ENUNCIADO DA TAREFA: Por favor, coloque numa tabela Markdown as linhas dos registros abaixo entre a que contém "class: Magnoliopsida" e a que contém "common name: Vine-cactus", ambas incluídas, deixando de fora as linhas em branco. Use as colunas Nº, com o número de ordem de cada linha, e Linha, com o texto dela.

#### REGISTROS DISPONÍVEIS ####

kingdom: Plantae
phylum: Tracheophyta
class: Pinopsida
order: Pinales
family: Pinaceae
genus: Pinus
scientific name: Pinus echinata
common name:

####
#### REGISTROS DISPONÍVEIS ####

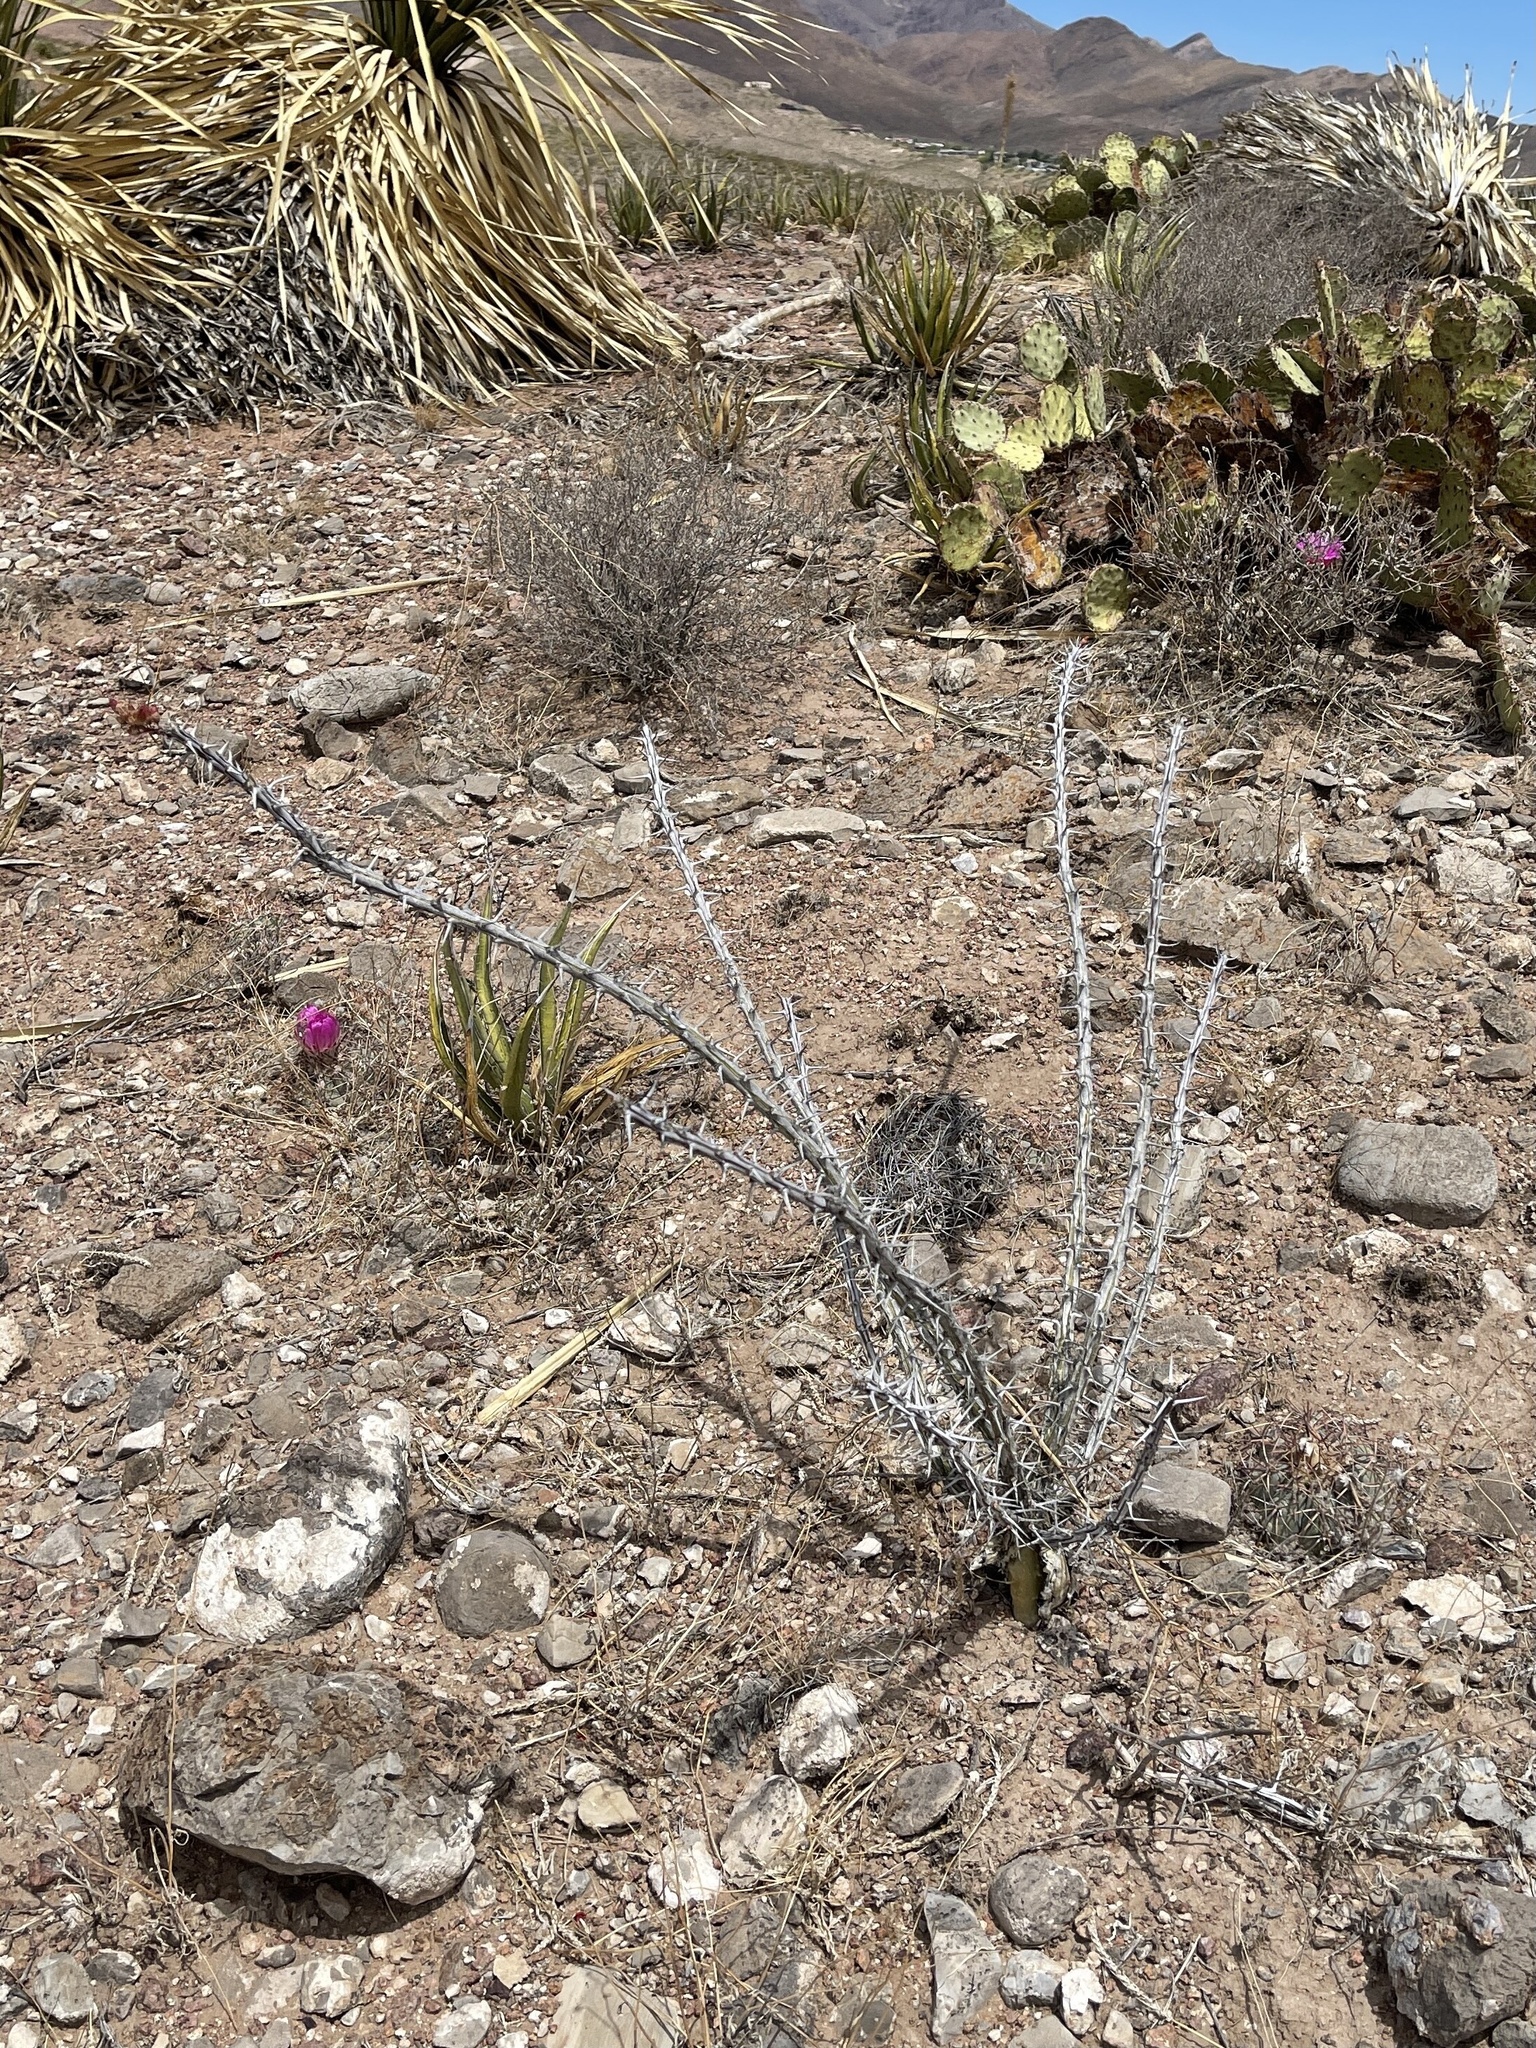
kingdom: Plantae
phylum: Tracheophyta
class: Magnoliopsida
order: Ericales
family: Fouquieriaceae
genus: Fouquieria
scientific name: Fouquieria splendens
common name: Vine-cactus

####

RESPOSTA DO EXERCÍCIO:
| Nº | Linha |
|---|---|
| 1 | class: Magnoliopsida |
| 2 | order: Ericales |
| 3 | family: Fouquieriaceae |
| 4 | genus: Fouquieria |
| 5 | scientific name: Fouquieria splendens |
| 6 | common name: Vine-cactus |